諸葛亮は唐突な質問を怪しむと同時に、さてはと心にうなずいていた。

さらに諸葛瑾は、伯夷と叔斉の美しい兄弟仲を思うにつけ、自分たち兄弟の態度が人の子として恥ずかしいのではないか、とも言う。

しかし諸葛亮は、人道の義や情よりも忠と孝は重いと応じ、私も兄上もみな漢朝(かんちょう)の人たる父母の子だと言う。
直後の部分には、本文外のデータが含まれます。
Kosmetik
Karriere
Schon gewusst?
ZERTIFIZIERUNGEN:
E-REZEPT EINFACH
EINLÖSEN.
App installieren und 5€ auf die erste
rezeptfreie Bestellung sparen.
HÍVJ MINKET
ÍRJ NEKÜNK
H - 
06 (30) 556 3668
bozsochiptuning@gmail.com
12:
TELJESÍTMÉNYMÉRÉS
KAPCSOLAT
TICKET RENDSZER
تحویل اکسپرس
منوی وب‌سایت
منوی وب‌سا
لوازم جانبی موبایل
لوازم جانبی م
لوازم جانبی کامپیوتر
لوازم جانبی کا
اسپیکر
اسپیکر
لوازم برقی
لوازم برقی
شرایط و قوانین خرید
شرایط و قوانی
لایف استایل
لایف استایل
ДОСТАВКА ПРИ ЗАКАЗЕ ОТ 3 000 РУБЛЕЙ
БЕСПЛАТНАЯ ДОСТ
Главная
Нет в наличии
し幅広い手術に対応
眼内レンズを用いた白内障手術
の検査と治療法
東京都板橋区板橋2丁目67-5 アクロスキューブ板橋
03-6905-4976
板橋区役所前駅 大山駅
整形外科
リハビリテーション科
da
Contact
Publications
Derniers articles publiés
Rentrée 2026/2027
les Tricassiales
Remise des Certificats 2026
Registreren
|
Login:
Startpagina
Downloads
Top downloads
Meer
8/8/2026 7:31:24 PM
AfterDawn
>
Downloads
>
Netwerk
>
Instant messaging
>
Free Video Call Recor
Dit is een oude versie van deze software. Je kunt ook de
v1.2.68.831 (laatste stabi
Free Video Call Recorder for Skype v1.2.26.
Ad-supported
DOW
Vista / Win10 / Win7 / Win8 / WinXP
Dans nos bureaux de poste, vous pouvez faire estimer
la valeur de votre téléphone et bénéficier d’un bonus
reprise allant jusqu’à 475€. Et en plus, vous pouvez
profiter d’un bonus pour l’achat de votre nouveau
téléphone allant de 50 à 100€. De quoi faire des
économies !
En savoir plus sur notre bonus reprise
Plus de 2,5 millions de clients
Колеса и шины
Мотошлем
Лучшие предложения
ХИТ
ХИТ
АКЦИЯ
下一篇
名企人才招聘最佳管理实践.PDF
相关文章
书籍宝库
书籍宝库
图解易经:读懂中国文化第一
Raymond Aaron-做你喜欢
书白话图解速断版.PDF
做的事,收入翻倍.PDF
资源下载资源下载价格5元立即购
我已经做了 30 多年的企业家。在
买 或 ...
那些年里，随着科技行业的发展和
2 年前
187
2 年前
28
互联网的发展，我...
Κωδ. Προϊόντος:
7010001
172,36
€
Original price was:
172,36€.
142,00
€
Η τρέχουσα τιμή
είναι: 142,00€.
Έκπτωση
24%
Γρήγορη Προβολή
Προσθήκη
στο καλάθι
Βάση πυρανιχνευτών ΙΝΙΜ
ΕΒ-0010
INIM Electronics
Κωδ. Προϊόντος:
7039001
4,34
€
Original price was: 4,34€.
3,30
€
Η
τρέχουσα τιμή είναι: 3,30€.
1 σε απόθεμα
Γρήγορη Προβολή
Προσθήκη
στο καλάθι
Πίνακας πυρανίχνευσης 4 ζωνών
続けて、私がお仕えしている主君は中山靖王(ちゅうざんせいおう。劉勝〈りゅうしょう〉)の後胤(こういん)で、漢の景帝(けいてい。劉啓〈りゅうけい〉)の玄孫にあたる御方だとし、もし兄上が志を翻してわが主君に仕官されるなら、父母は地下においてどんなにご本望に思われるか知れますまい。そのことはまた、忠の根本とも合致するでしょう、とも言う。

諸葛瑾はひと言もない。言おうとしていたことをみな弟から言いだされ、かえって自分のほうが説破されそうな形になった。

そのとき江岸のほうで、遠く出陣の金鼓や螺声(らせい)が鳴り轟(とどろ)く。諸葛亮は兄の心を察し、自分に構わず出陣するよう促した。

ついに諸葛瑾は胸中のことを言いださず外へ出てしまう。心の内には「ああ、偉い弟」と喜ばしくも思い、また苦しくも思った。

(07)柴桑 長江の江岸

周瑜は事の不成立を聞くと、「では足下(きみ)も、やがて孔明(こうめい。諸葛亮のあざな)とともに江北(こうほく)へ帰る気ではないか?」と露骨に尋ねる。

諸葛瑾はあわてて否定し、そのような疑いを被るとは心外だと言った。周瑜は冗談だと笑い消したが、諸葛亮に対する害意は次第に強固になっていた。

管理人「かぶらがわ」より

とうとう出陣に踏み切った孫権。そして、諸葛亮の才知に警戒を強める周瑜。

この第149話では「ああ、偉い弟」が強く印象に残りました。これは諸葛亮以上に、諸葛瑾の偉さを示していると思います。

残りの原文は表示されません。